ギリシアの単一文字方式で、「なぜαが1で、βが 2 なのか?」と考えても意味がありません。アルファベットの順に機械的に 1, 2, … と番号を割り当てたにすぎないからです。このような数字の体系を、何もないところから思いつくことはできません。まず合成文字方式の数字体系があって、それを改良したものであると推測できます。また、ギリシアのアルファベットの並び順は、フェニキアのアルファベットの並び順とほとんど同じです。このことからギリシアのアルファベットはフェニキアのアルファベットをまねて生まれたことは明らかです。
ではローマ数字はどうでしょうか。ギリシアのアッティカ方式(合成文字方式)とよく似ていますが、ローマ数字の方が古い形を残しているようです。ローマは多くのものをギリシアから学びましたが、文字や数字もギリシアから学んだのでしょうか。

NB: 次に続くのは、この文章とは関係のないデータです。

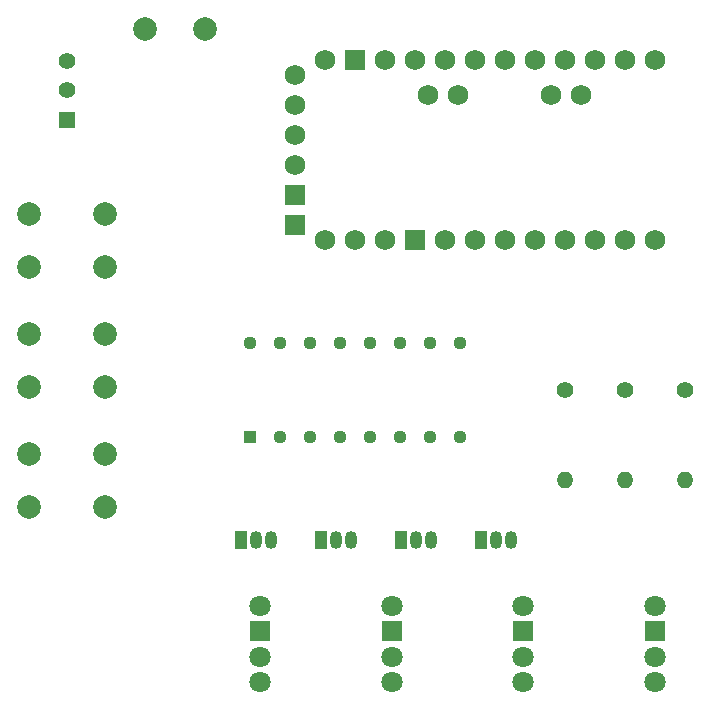
<source format=gbr>
%TF.GenerationSoftware,KiCad,Pcbnew,(6.0.11)*%
%TF.CreationDate,2023-02-01T23:46:18-08:00*%
%TF.ProjectId,ath,6174682e-6b69-4636-9164-5f7063625858,Original*%
%TF.SameCoordinates,Original*%
%TF.FileFunction,Soldermask,Top*%
%TF.FilePolarity,Negative*%
%FSLAX46Y46*%
G04 Gerber Fmt 4.6, Leading zero omitted, Abs format (unit mm)*
G04 Created by KiCad (PCBNEW (6.0.11)) date 2023-02-01 23:46:18*
%MOMM*%
%LPD*%
G01*
G04 APERTURE LIST*
%ADD10C,1.400000*%
%ADD11O,1.400000X1.400000*%
%ADD12R,1.130000X1.130000*%
%ADD13C,1.130000*%
%ADD14R,1.050000X1.500000*%
%ADD15O,1.050000X1.500000*%
%ADD16C,1.800000*%
%ADD17R,1.800000X1.800000*%
%ADD18C,2.000000*%
%ADD19R,1.408000X1.408000*%
%ADD20C,1.408000*%
%ADD21C,1.727200*%
%ADD22R,1.727200X1.727200*%
G04 APERTURE END LIST*
D10*
%TO.C,R2*%
X187960000Y-66040000D03*
D11*
X187960000Y-73660000D03*
%TD*%
D12*
%TO.C,IC0*%
X151130000Y-70010000D03*
D13*
X153670000Y-70010000D03*
X156210000Y-70010000D03*
X158750000Y-70010000D03*
X161290000Y-70010000D03*
X163830000Y-70010000D03*
X166370000Y-70010000D03*
X168910000Y-70010000D03*
X168910000Y-62070000D03*
X166370000Y-62070000D03*
X163830000Y-62070000D03*
X161290000Y-62070000D03*
X158750000Y-62070000D03*
X156210000Y-62070000D03*
X153670000Y-62070000D03*
X151130000Y-62070000D03*
%TD*%
D14*
%TO.C,T3*%
X170712712Y-78740000D03*
D15*
X171982712Y-78740000D03*
X173252712Y-78740000D03*
%TD*%
D14*
%TO.C,T1*%
X157166045Y-78740000D03*
D15*
X158436045Y-78740000D03*
X159706045Y-78740000D03*
%TD*%
D16*
%TO.C,D2*%
X174286666Y-84306500D03*
D17*
X174286666Y-86465500D03*
D16*
X174286666Y-88624500D03*
X174286666Y-90783500D03*
%TD*%
D18*
%TO.C,PWR-0*%
X142240000Y-35420000D03*
%TD*%
D14*
%TO.C,T2*%
X163939378Y-78740000D03*
D15*
X165209378Y-78740000D03*
X166479378Y-78740000D03*
%TD*%
D19*
%TO.C,PSW0*%
X135668872Y-43140000D03*
D20*
X135668872Y-40640000D03*
X135668872Y-38140000D03*
%TD*%
D18*
%TO.C,SW2*%
X138918872Y-71410000D03*
X132418872Y-71410000D03*
X138918872Y-75910000D03*
X132418872Y-75910000D03*
%TD*%
D16*
%TO.C,D0*%
X152020000Y-84306500D03*
D17*
X152020000Y-86465500D03*
D16*
X152020000Y-88624500D03*
X152020000Y-90783500D03*
%TD*%
D18*
%TO.C,SW1*%
X138918872Y-61250000D03*
X132418872Y-61250000D03*
X138918872Y-65750000D03*
X132418872Y-65750000D03*
%TD*%
D16*
%TO.C,D1*%
X163153333Y-84306500D03*
D17*
X163153333Y-86465500D03*
D16*
X163153333Y-88624500D03*
X163153333Y-90783500D03*
%TD*%
D18*
%TO.C,SW0*%
X132418872Y-51090000D03*
X138918872Y-51090000D03*
X132418872Y-55590000D03*
X138918872Y-55590000D03*
%TD*%
D21*
%TO.C,CTRL0*%
X175260000Y-38100000D03*
X172720000Y-38100000D03*
X170180000Y-38100000D03*
X167640000Y-38100000D03*
X168790600Y-41025900D03*
X166250600Y-41025900D03*
X179204600Y-41025900D03*
X176664000Y-41025900D03*
X160020000Y-53340000D03*
X157480000Y-53340000D03*
X167640000Y-53340000D03*
X170180000Y-53340000D03*
X172720000Y-53340000D03*
X175260000Y-53340000D03*
X177800000Y-53340000D03*
X180340000Y-53340000D03*
X182880000Y-53340000D03*
X185420000Y-53340000D03*
X185420000Y-38100000D03*
X182880000Y-38100000D03*
X180340000Y-38100000D03*
X177800000Y-38100000D03*
X154940000Y-39370000D03*
D22*
X165100000Y-53340000D03*
X160020000Y-38100000D03*
X154940000Y-49530000D03*
X154940000Y-52070000D03*
D21*
X157480000Y-38100000D03*
X162560000Y-53340000D03*
X162560000Y-38100000D03*
X154940000Y-44450000D03*
X154940000Y-41910000D03*
X165100000Y-38100000D03*
X154940000Y-46990000D03*
%TD*%
D18*
%TO.C,PWR+0*%
X147320000Y-35420000D03*
%TD*%
D16*
%TO.C,D3*%
X185420000Y-84306500D03*
D17*
X185420000Y-86465500D03*
D16*
X185420000Y-88624500D03*
X185420000Y-90783500D03*
%TD*%
D10*
%TO.C,R0*%
X177800000Y-66040000D03*
D11*
X177800000Y-73660000D03*
%TD*%
D14*
%TO.C,T0*%
X150392712Y-78740000D03*
D15*
X151662712Y-78740000D03*
X152932712Y-78740000D03*
%TD*%
D10*
%TO.C,R1*%
X182880000Y-66040000D03*
D11*
X182880000Y-73660000D03*
%TD*%
M02*

</source>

ローマがまだ寒村のころローマの北にエトルリア人が住んでいました。ローマの初期のころの王はエトルリア人だったようですが、やがてエトルリア人はローマから追い出されます。エトルリア人は謎の民族で、先住民説とオリエントからの移住民説とがあります。当時はイタリア南部にはギリシア人やフェニキア人の植民地ができていて、エトルリアは交易などでギリシア人の影響を受けていました。エトルリア人はギリシア人のような印欧語族ではないようですが、使っている文字はギリシア文字とよく似ています。このことからエトルリア人はギリシア人から文字や数字を学んだという説が有力です。しかしそのころギリシア人はフェニキア人から文字を学んだばかりですし、ギリシアで文字の使用が普及するのはだいぶ後だという説もあります。したがって、エトルリア人が文字や数字の知識を携えてオリエントから移住してきたか、あるいはフェニキア人から学んだという説も成り立ちます。つまり、ギリシアを介さずに伝わった可能性もあるのです。